- Sylar is distraught when his true past plays out before him in the house of mirrors.
- Episode no.: Season 4 Episode 6
- Directed by: Jim Chory
- Written by: Rob Fresco
- Production code: 406
- Original air date: October 19, 2009

Guest appearances
- Robert Knepper as Samuel Sullivan; Ellen Greene as Virginia Gray; Deanne Bray as Emma Coolidge; Ray Park as Edgar; Dawn Olivieri as Lydia; Carlease Burke as Nurse Hammer; Mark L. Young as Jeremy Greer; Ernie Hudson as Captain Lubbock; Edward Gusts as Teddy;

Episode chronology
| ← Previous "Hysterical Blindness" | Next → "Strange Attractors" |
- Heroes season 4

= Tabula Rasa (Heroes) =

"Tabula Rasa" is the sixth episode of the fourth season of the NBC superhero drama series Heroes and sixty-fourth episode overall. The episode aired on October 19, 2009.

==Plot==

Peter Petrelli brings Hiro Nakamura to the hospital, where Hiro reveals his terminal state due to his brain tumor. Peter decides that perhaps Hiro had come to him to be saved and, after borrowing his power, visits Noah Bennet to see if he knows of anyone that could help. Knowing that Hiro has a tumor, which is living tissue, and that Claire Bennet's regenerative blood will only enlarge the tumor, Noah recalls a boy, Jeremy Greer, whom the company had studied during his time at the Company that had the ability to instantly heal near-death living things. Peter and Noah teleport to his house, where they find Jeremy's parents dead. Noah realizes that Jeremy's power may have changed to be able to take away life as well as give it. They are soon interrupted by Jeremy, who attempts to shoot them. Noah attempts to talk to him, but Peter teleports in and pushes Noah away. Jeremy fires and Peter stops time, but finds he wasn't fast enough as he turns to see his own blood spattering behind him. Peter collapses as time reverts to normal, and Noah convinces Jeremy to heal Peter. Jeremy is able to do so. Having acquired Jeremy's ability, Peter leaves to save Hiro, while Noah calls the police to report the parents' deaths and waits with Jeremy. Peter returns to the hospital but finds Hiro gone, having only left a message: "Save Charlie."

Sylar is still unable to remember anything, and Samuel Sullivan attempts to have him remember. Sylar instead finds himself remembering Nathan Petrelli's memories, and Samuel decides to have Damien return Sylar's true memories. In the house of mirrors, Damien touches Sylar, and he begins recalling everything, including his mother's death. Meanwhile, Samuel invites the police detective who had attempted to arrest Sylar earlier to his circus, in an attempt to bait Sylar into his old ways. Samuel tells Sylar where he his, implying he go kill him, and Sylar finds the detective in the house of mirrors. Sylar tries to tell him to leave, but he involuntarily hits him with his electric powers. The detective manages to get up. At this point, Edgar rushes in and kills the detective. Later, Sylar is welcomed into Samuel's family, with Lydia taking a particular liking to him. Edgar questions what use Sylar will be, but Samuel assures him he will be.

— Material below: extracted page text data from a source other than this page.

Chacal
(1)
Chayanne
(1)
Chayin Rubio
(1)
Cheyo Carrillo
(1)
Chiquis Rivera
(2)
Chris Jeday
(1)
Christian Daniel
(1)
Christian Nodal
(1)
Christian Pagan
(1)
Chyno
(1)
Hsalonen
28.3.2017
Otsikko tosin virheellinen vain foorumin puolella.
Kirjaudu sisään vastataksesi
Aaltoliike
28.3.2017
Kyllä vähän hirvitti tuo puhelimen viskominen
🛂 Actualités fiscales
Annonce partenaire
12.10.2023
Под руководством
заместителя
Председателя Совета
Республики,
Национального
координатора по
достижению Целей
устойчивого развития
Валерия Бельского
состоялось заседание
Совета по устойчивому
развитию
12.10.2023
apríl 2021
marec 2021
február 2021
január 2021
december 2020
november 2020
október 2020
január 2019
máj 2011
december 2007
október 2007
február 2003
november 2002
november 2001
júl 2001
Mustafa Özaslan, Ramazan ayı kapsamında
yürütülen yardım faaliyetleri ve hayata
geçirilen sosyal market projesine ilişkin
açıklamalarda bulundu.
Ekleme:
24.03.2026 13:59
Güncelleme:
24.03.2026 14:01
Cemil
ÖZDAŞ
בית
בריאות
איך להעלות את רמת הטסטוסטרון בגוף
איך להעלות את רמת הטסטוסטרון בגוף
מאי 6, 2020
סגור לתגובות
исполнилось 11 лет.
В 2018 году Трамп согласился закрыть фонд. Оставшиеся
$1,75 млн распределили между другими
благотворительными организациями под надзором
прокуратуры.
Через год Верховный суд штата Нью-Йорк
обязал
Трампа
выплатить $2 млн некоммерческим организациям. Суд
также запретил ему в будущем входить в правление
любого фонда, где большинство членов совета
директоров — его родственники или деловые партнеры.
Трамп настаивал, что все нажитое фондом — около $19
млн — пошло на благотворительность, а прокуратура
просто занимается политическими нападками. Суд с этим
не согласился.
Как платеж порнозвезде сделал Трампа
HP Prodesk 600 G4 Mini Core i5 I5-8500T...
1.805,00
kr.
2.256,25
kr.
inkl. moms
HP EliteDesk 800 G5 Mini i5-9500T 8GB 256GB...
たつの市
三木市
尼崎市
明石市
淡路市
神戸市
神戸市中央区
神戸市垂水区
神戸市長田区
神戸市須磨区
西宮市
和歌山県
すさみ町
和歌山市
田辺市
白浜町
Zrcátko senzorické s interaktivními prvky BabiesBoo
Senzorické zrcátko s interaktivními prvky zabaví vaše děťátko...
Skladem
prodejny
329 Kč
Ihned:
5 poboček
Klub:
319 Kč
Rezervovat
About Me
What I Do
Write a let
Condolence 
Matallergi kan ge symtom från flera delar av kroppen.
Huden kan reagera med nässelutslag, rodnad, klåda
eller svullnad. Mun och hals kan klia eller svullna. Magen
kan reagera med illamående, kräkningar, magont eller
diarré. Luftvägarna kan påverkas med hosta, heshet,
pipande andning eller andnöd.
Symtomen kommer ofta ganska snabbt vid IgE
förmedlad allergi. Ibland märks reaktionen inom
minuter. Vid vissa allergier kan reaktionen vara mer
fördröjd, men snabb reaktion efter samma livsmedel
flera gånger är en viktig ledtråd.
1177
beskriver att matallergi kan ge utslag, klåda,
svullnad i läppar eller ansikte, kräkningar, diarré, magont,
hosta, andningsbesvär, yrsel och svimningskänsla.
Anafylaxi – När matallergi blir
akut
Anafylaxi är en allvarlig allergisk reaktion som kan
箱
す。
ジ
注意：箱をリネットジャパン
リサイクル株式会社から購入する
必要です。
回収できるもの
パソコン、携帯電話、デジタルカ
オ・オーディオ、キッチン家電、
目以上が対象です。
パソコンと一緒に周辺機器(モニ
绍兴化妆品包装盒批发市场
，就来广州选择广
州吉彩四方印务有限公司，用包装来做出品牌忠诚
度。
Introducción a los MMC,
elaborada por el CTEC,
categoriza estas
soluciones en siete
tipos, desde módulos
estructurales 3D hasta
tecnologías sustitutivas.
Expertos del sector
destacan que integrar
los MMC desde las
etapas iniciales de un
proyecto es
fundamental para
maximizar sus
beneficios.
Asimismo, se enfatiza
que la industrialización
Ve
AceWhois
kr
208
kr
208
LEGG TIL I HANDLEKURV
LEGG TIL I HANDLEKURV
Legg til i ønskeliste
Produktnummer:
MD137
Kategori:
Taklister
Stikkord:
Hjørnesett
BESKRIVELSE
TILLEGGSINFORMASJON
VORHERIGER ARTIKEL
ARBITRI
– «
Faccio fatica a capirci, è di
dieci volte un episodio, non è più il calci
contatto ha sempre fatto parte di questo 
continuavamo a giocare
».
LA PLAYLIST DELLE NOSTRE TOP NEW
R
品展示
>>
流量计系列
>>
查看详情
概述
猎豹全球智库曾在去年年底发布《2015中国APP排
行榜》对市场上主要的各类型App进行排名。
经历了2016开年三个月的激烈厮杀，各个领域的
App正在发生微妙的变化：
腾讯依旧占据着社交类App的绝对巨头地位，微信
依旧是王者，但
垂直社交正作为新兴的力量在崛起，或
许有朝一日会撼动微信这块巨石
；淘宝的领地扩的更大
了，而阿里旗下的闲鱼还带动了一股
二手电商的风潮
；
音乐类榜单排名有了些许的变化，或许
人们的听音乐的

Emma Coolidge is trying to understand her new ability, and asks Hiro how she can get rid of her powers. Hiro tries to convince Emma to embrace them, and invites Emma to a magic show he is putting on for the kids in the hospital. Hiro has her help in a disappearing act, where he stops time. Having touched Hiro, Emma is fascinated by the colors emanating from the applause. Later, Emma asks Hiro how he can stay so focused in the face of death, and Hiro mentions that he knew someone who also was dying but kept a positive attitude. Hiro reveals it to be Charlie Andrews, a waitress in Texas who had been one of Sylar's first victims and was dying from a brain aneurism. Hiro says he intends to save her, as he has been keeping a list to correct all the wrongs he's done. Emma tells him to wait for Peter first. Later, Emma plays the piano as Hiro watches. Emma tells him to head back to his room, but as Hiro turns to leave, he vanishes. Hiro is then shown to have traveled three years back in time, standing outside the diner where Charlie worked.

==Critical reception==
Steve Heisler of The A.V. Club rated this episode a D+.

Robert Canning of IGN gave the episode 8.0 out of 10.